Each app is a "black box" that receives packets from its input links, processes the packets in its own peculiar way, and transmits packets on its output links. Snabb Switch developers write new apps when they need new packet processing functionality. An app could be an I/O interface towards a network card or a virtual machine, an ethernet switch, a router, a firewall, or really anything else that can receive and transmit packets.

apps

You can browse src/apps/ on Github to see the apps that already exist on the master branch.

App networks

To solve a networking problem with Snabb Switch you connect apps together to create an app network.

For example, you could create a inline ("bump in the wire") firewall device by taking two apps that perform I/O (e.g. 10G ethernet drivers) and connecting them together via a firewall app that performs packet filtering.

app-network

The app network executes as a simple event loop. On each iteration it receives a batch of approximately 100 packets from the I/O sources and then drives them through the network to their ultimate destinations. Then it repeats. This is practical because the whole batch of packets can fit into the CPU cache at the same time and each app can use the CPU for a reasonable length of time between "context switches".

The performance and behavior of each app is mostly independent of the others. This makes it possible to make practical estimates about system performance when designing your app network. For example, if your I/O apps require 50 CPU cycles and your firewall app requires 100 CPU cycles then you would spend 200 cycles per packet and expect to handle 10 million packets per second (Mpps) on a 2GHz CPU.

You can also run multiple app networks in parallel. These each run as an independent process and each use one CPU core. If you want 200 Mpps performance then you can run 20 of your firewall app networks each on a separate CPU core. (Your challenge will be to dispatch traffic to the processes by some suitable means, for example assigning separate hardware NICs to each process.)

app-networks

Separate app networks can pass traffic between each other by simply using apps that perform inter-process I/O. This is like having a physical cluster of network devices that are cross-connected with ethernet links. Generally speaking you can approach app network design problems in the same way you would approach physical networks.

Programs

Programs are shrink-wrapped applications built on Snabb Switch. They are front ends that can be used to hide an app network behind a simple command-line interface for an end user. This means that only system designers need to think about apps and app networks: end users can use simpler interfaces reminiscent of familiar tools like tcpdump, netcat, iperf, and so on.

Snabb Switch uses the same trick as BusyBox to implement many programs in the same executable: it behaves differently depending on the name that you use to invoke it. This means that when you compile Snabb Switch you get a single executable that supports all available programs. You can choose a program with a syntax like snabb myprogram or you can cp snabb /usr/local/bin/myprogram and then simply run myprogram.

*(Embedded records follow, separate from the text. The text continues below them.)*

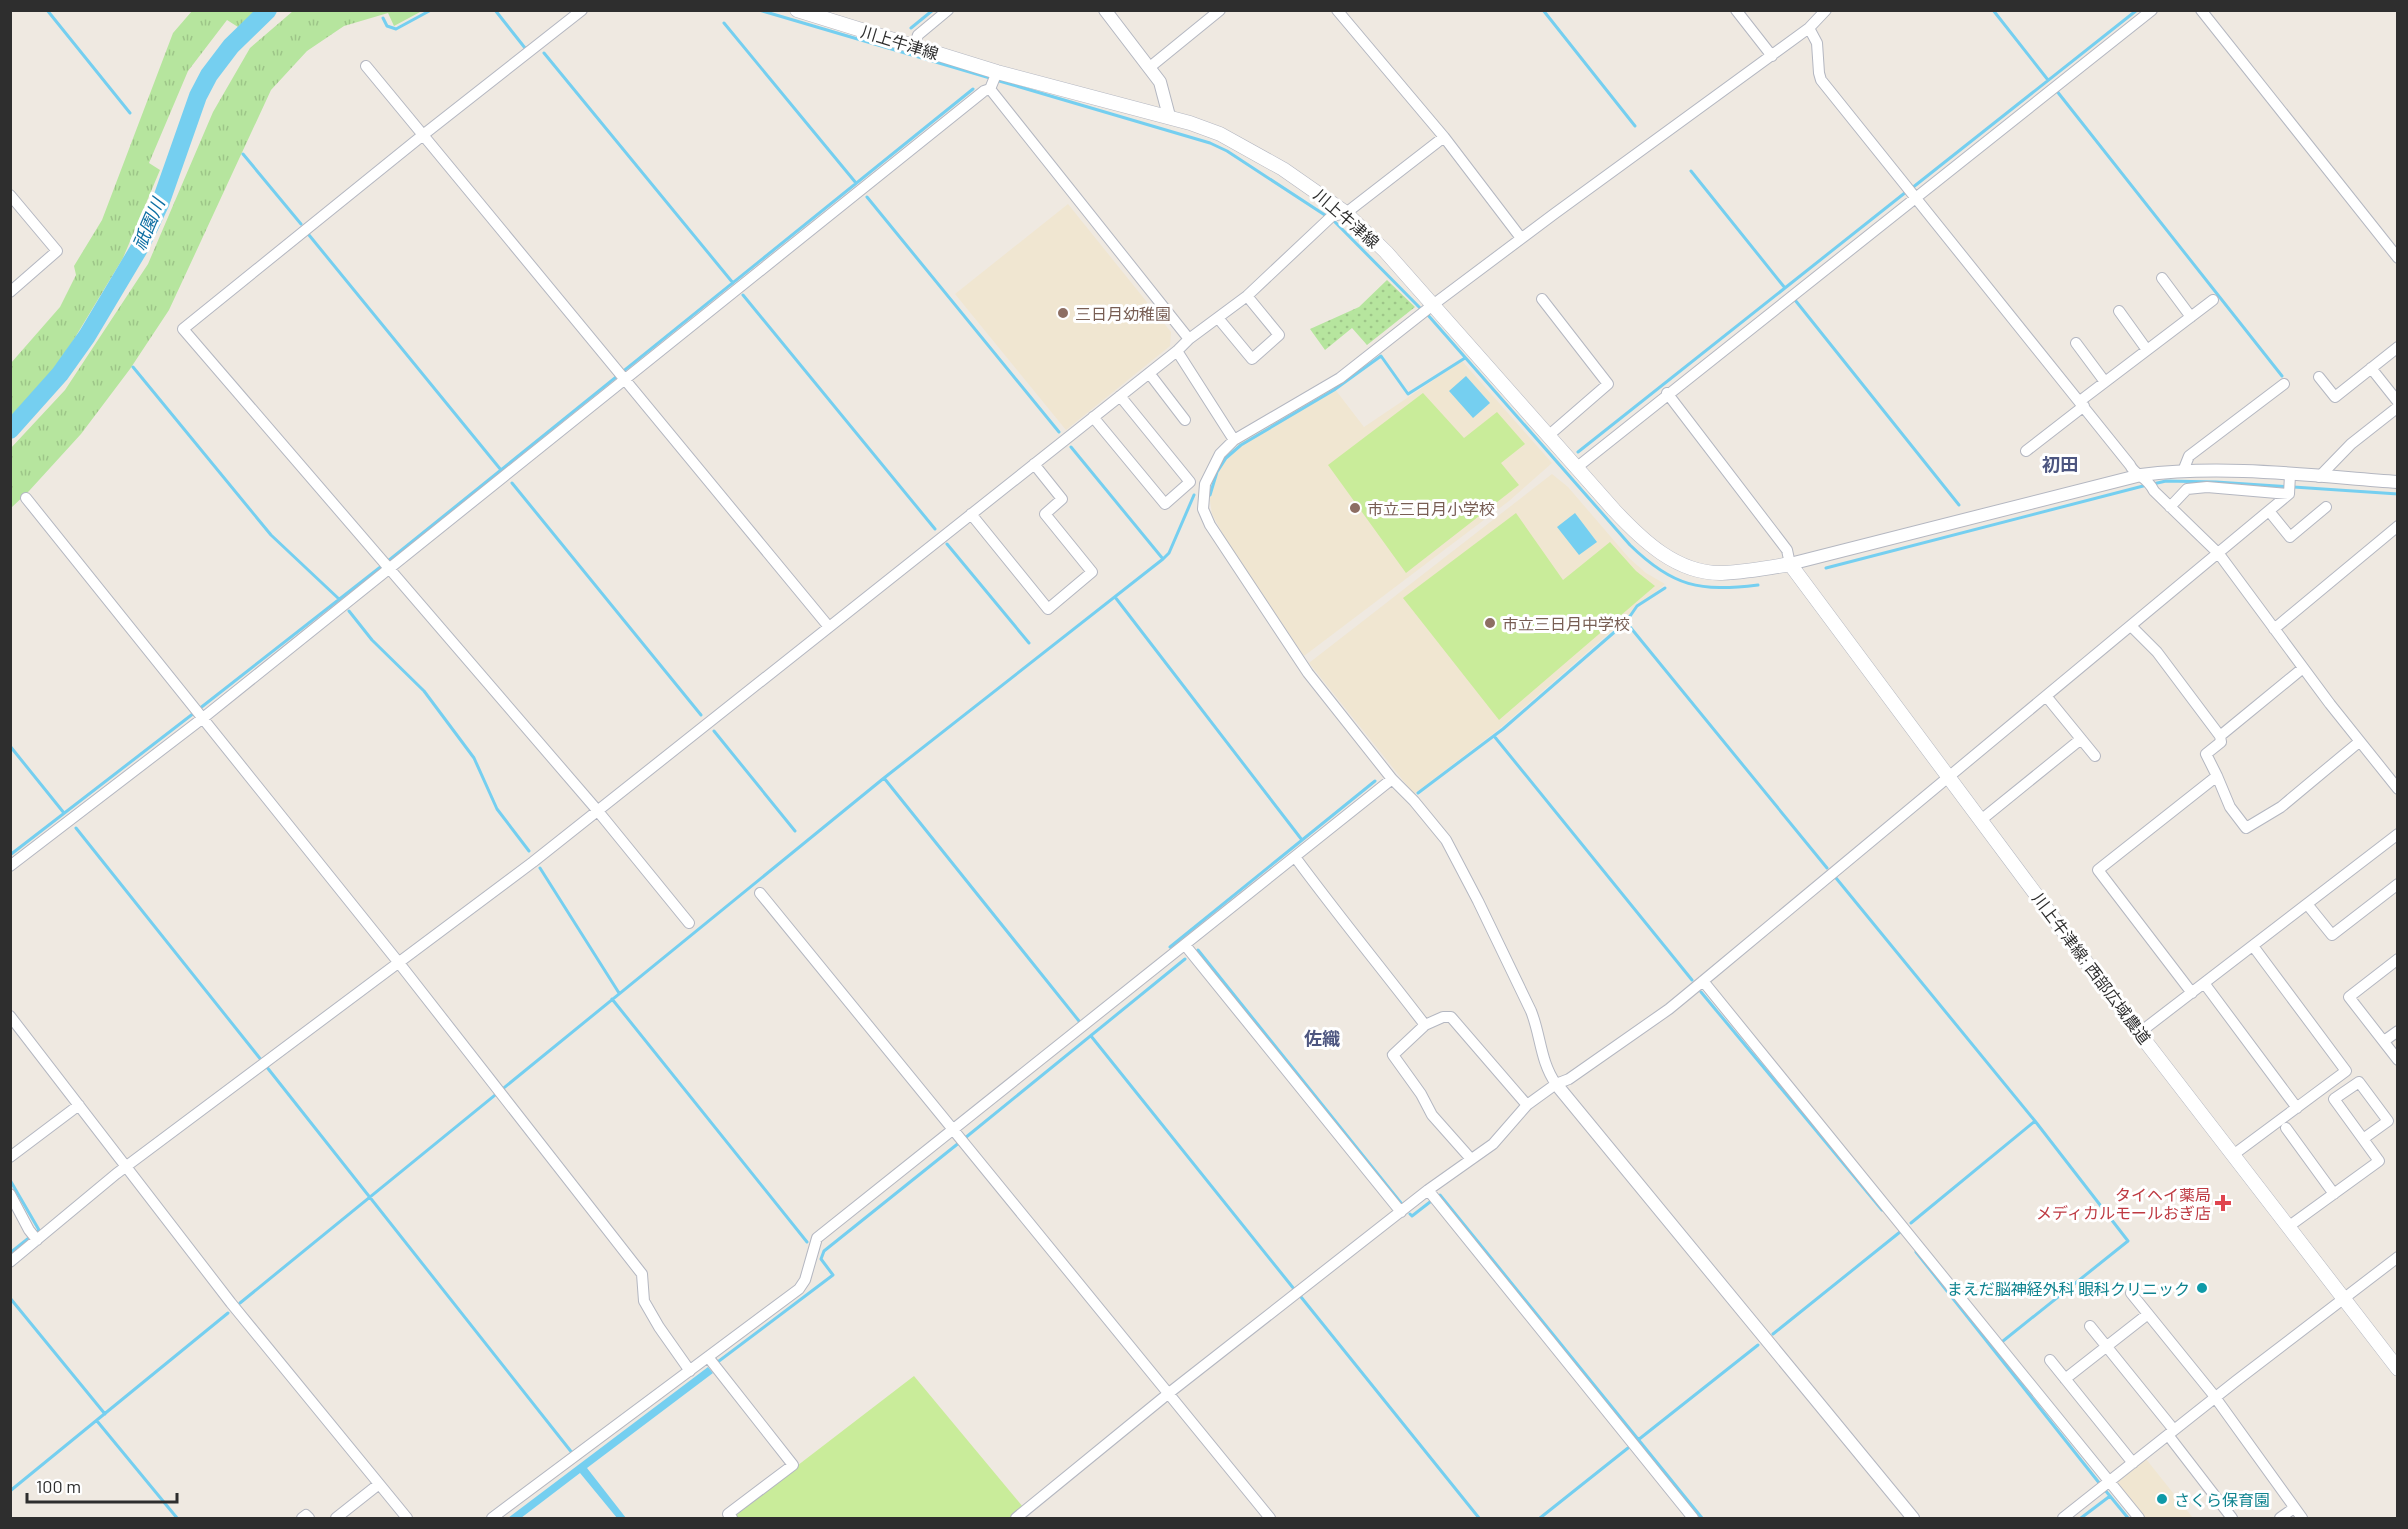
<svg xmlns="http://www.w3.org/2000/svg" width="2408" height="1529" font-family="Barlow,'Noto Sans JP',sans-serif">
<defs>
<pattern id="grass-tufts" width="24" height="20" patternUnits="userSpaceOnUse" patternTransform="scale(1.5)"><rect width="24" height="20" fill="#b6e59e"/><path d="M3 7l-1-3M5 7V3M7 7l1-3M15 17l-1-3M17 17v-4M19 17l1-3" fill="none" stroke="#9dc588"/></pattern>
<pattern id="garden-dots" width="8" height="8" patternUnits="userSpaceOnUse" patternTransform="scale(1.5)"><rect width="8" height="8" fill="#b6e59e"/><path d="M2 2h.1M6 6h.1" fill="none" stroke="#9dc588" stroke-width="1.8" stroke-linecap="round"/></pattern>
</defs>
<rect width="100%" height="100%" fill="#efe9e1"/>
<path fill="#f0e6d1" d="M1068,204L1171,332L1170,346L1066,430L955,294Z
M1462,361L1552,463L1509,501L1304,656L1226,540L1212,514L1209,494L1216,472L1224,458L1239,444L1334,388L1364,427Z
M1552,474L1568,487L1629,558L1646,573L1665,584L1499,729L1414,794L1309,663Z
M2146,1459L2193,1518H2146L2117,1482Z"/>
<path fill="url(#grass-tufts)" d="M192,11H258L238,27L227,20L188,71L149,163L160,170L123,258L59,364L11,417V363L60,307L76,275L74,266L102,220L173,33Z
M293,11H422L394,26L388,13L344,26L307,51L271,90L169,310L130,369L81,434L29,491L11,508L10,449L65,390L148,264L213,112L250,48Z"/>
<path fill="url(#garden-dots)" d="M1387,280L1415,307L1367,345L1352,328L1325,350L1310,329L1359,307Z"/>
<path fill="#c9ec9a" d="M1423,393L1464,438L1497,412L1525,444L1501,463L1519,485L1406,573L1328,465Z
M1516,513L1563,580L1610,542L1636,571L1655,586L1499,720L1403,598Z
M914,1376L1023,1507L1009,1518H736L733,1515Z"/>
<path fill="#75cff0" d="M1466,376L1490,403L1473,418L1449,391Z
M1575,513L1597,542L1579,555L1557,527Z
M708,1367L713,1373L587,1468L626,1518H617L580,1473L521,1518H508Z"/>
<g fill="none" stroke-linecap="round" stroke-linejoin="round">
<path stroke="#75cff0" stroke-width="3" d="M47,10L130,113
M495,10L525,48
M759,10L990,78
M1543,10L1635,126
M1993,10L2048,80
M383,18L387,26L396,29L431,10
M724,23L856,183
M911,28L933,10
M544,53L733,283
M996,80L1210,143L1227,151L1334,221L1422,310
M2056,90L2282,376
M243,154L301,224
M1691,171L1785,288
M1912,188L2137,10
M867,197L1059,432
M309,235L501,470
M743,295L935,529
M1795,300L1959,505
M1427,314L1630,545C1673,587 1700,592 1758,585
M133,367L271,535L339,599
M1071,447L1163,559
M1578,452L1906,192
M512,483L701,715
M2153,484L2166,481L2216,482L2398,494
M1210,495L1217,472L1226,458L1241,445L1334,390L1381,356L1408,394L1465,358
M947,544L1029,643
M388,561L973,89
M1826,568L2147,485
M1115,597L1302,840
M349,611L372,640L424,691L474,758L497,809L529,851
M1626,622L1827,868
M199,709L383,565
M714,731L795,831
M1494,736L1692,980
M10,746L64,813
M884,778L1079,1021
M1418,793L1503,729L1626,622L1637,606L1665,588
M76,828L262,1061
M10,855L194,713
M540,868L619,993
M1836,878L2035,1121L2128,1241L2003,1341
M1170,947L1375,781
M1198,950L1401,1203
M1701,992L1882,1210
M612,999L807,1242
M1091,1036L1294,1289
M266,1066L573,1454
M965,1138L1185,959
M10,1180L39,1230L35,1233
M1440,1195L1702,1518
M1410,1214L1412,1216L1430,1202
M1911,1223L2035,1121
M1916,1252L2100,1484
M10,1253L30,1237
M1301,1297L1479,1518
M10,1298L105,1414
M240,1303L884,778L1163,559L1169,553L1194,495
M1773,1334L1900,1232
M715,1364L833,1275L821,1259L824,1251L960,1142
M97,1421L177,1518
M1638,1440L1758,1345
M2105,1490L2128,1518
M10,1491L228,1313
M1540,1518L1628,1448
M2081,1518L2110,1496"/>
<path stroke="#75cff0" stroke-width="18" d="M10,430L60,374L87,336L140,247L160,204L198,96L209,75L231,46L268,10"/>
<defs>
<path id="minor" d="M582,10L423,135L829,627
M1337,10L1444,137L1521,238
M1736,10L1772,56
M2201,10L2398,258
M1809,28L1826,10
M914,47L918,35L948,10
M366,66L423,135L183,329L597,810L689,923
M1150,67L1220,10
M990,89L1189,339
M10,195L57,251L10,292
M2162,278L2191,317
M1542,299L1608,384L1548,436
M2119,311L2147,350
M1218,318L1252,359L1279,335L1247,296
M2076,343L2105,382
M1177,351L1234,440
M2371,368L2398,402
M1149,373L1185,420
M2319,377L2335,397L2398,347
M1667,393L1787,550L1790,564
M2080,401L2213,300
M1093,417L1165,504L1190,482L1120,396
M2026,451L2084,406
M1576,468L2152,10
M2183,471L2189,456L2284,384
M2319,477L2351,444L2398,407
M26,498L399,963L642,1274L644,1301L659,1327L690,1371
M2170,507L2187,489L2207,487L2289,494
M2269,511L2290,537L2326,507
M971,514L1048,609L1092,572L1045,514L1062,499L1034,464
M2132,627L2157,652L2220,736
M2274,629L2398,526
M2046,696L2095,756
M2217,776L2230,807L2246,828L2281,807L2359,742
M1981,820L2081,739
M1295,857C1337,914 1382,969 1425,1025L1393,1055L1421,1094L1432,1115L1471,1159
M10,866L203,718L984,91L990,89L997,72
M760,893L1270,1518
M2307,904L2332,935L2398,884
M1185,945L1401,1212
M2398,959L2349,997L2398,1060
M1703,981L2139,1518
M2204,983L2297,1108
M2192,993L2098,870L2217,776L2206,754L2221,742L2220,736L2303,668
M10,1016L231,1303L407,1518
M1425,1025L1443,1017H1451L1527,1105
M2139,1033L2398,834
M2384,1041L2398,1031
M1556,1084C1540,1061 1541,1036 1531,1011L1478,901L1446,840L1414,801L1392,779L1308,673L1210,525L1203,509L1205,484L1220,454L1234,440L1340,378L1434,304L1554,214L1809,28L1817,43L1819,73L1821,80L2130,465C2135,476 2146,475 2154,491L2219,554L2330,704L2398,789
M2286,1128L2334,1194
M2233,1155L2346,1071L2253,946
M10,1157L79,1105
M1428,1190L1693,1518
M10,1194L29,1230L37,1240
M2288,1227L2379,1161L2334,1099L2359,1082L2388,1121L2363,1139
M10,1262L116,1174L533,862L1177,351L1189,339L1247,296L1332,216L1346,213L1444,137
M2131,1293L2212,1393L2302,1518
M2090,1326L2174,1430
M708,1357L793,1465L728,1514L732,1518
M2050,1360L2133,1463
M2065,1379L2148,1314
M2168,1435L2232,1518
M302,1518L306,1515L309,1518
M336,1518L379,1484
M492,1518L799,1289L805,1280L817,1238L1392,779
M1016,1518L1169,1393L1428,1190L1493,1144L1527,1105L1556,1084L1569,1079L1669,1009L1703,981L2289,494L2290,475
M2063,1518L2236,1381L2398,1257
M2280,1518L2294,1508"/>
<path id="tertiary" d="M1105,10L1160,82L1169,116
M1790,564L2141,475C2224,464 2314,476 2398,482
M1556,1084L1913,1518"/>
<path id="secondary" d="M797,10L997,72L1190,123L1220,134L1283,169L1346,213L1386,252L1614,510C1642,540 1677,574 1722,573C1745,572 1768,568 1790,564L2139,1033L2398,1369"/>
</defs>
<use href="#minor" stroke="#b4b7c1" stroke-width="12"/>
<use href="#tertiary" stroke="#b4b7c1" stroke-width="14"/>
<use href="#secondary" stroke="#b4b7c1" stroke-width="15"/>
<use href="#minor" stroke="#fff" stroke-width="10"/>
<use href="#tertiary" stroke="#fff" stroke-width="12"/>
<use href="#secondary" stroke="#fff" stroke-width="14"/>
</g>
<g fill="#8d6e63" stroke="#fff" stroke-width="2">
<circle cx="1063" cy="313" r="6"/>
<circle cx="1355" cy="508" r="6"/>
<circle cx="1490" cy="623" r="6"/>
</g>
<path fill="#e0444e" stroke="#fff" stroke-width="2" d="M2220 1194h6v6h6v6h-6v6h-6v-6h-6v-6h6z"/>
<g fill="#0f9aa8" stroke="#fff" stroke-width="2">
<circle cx="2202" cy="1288" r="6"/>
<circle cx="2162" cy="1499" r="6"/>
</g>
<g text-anchor="middle" dominant-baseline="central" stroke-width="6" stroke-linejoin="round" paint-order="stroke">
<g font-size="16" fill="#2e2e2e" stroke="#fff">
<text transform="translate(900 42) rotate(17)">川上牛津線</text>
<text transform="translate(1347 218) rotate(41)">川上牛津線</text>
<text transform="translate(2092 968) rotate(53)">川上牛津線; 西部広域農道</text>
</g>
<g font-size="16" fill="#785e54" stroke="#fff" text-anchor="start">
<text x="1075" y="313">三日月幼稚園</text>
<text x="1367" y="508">市立三日月小学校</text>
<text x="1502" y="623">市立三日月中学校</text>
</g>
<g font-size="16" fill="#be3a42" stroke="#fff" text-anchor="end">
<text x="2211" y="1194">タイヘイ薬局<tspan x="2211" dy="18">メディカルモールおぎ店</tspan></text>
</g>
<g font-size="16" fill="#0d838f" stroke="#fff" text-anchor="end">
<text x="2190" y="1288">まえだ脳神経外科 眼科クリニック</text>
<text x="2174" y="1499" text-anchor="start">さくら保育園</text>
</g>
<g font-size="18" font-style="italic" fill="#0d6fa3" stroke="#fff">
<text transform="translate(148 224) rotate(-67)">祇園川</text>
</g>
<g font-size="18" font-weight="bold" fill="#4d5680" stroke="#fff">
<text x="2060" y="464">初田</text>
<text x="1322" y="1038">佐織</text>
</g>
</g>
<rect width="2408" height="1529" fill="none" stroke="#2e2e2e" stroke-width="24"/>
<path d="M27 1493v9h150v-9" fill="none" stroke="#2e2e2e" stroke-width="3"/>
<text x="36" y="1493" font-size="18" fill="#2e2e2e" stroke="#ffffff" stroke-width="4.5" paint-order="stroke">100 m</text>
</svg>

You can browse the available programs and their documentation in src/program/. You can also list the programs included with a given Snabb executable by running snabb --help.

The end

Now you know what Snabb Switch is about!

The Snabb Switch community is now busy creating apps, app networks, and programs. Over time we are improving our tooling and experience for the common themes such as regression testing, benchmarking, code optimization, interoperability testing, operation and maintenance ("northbound") interfaces, and so on. This is a lot of fun and we look forward to continuing this for many years to come.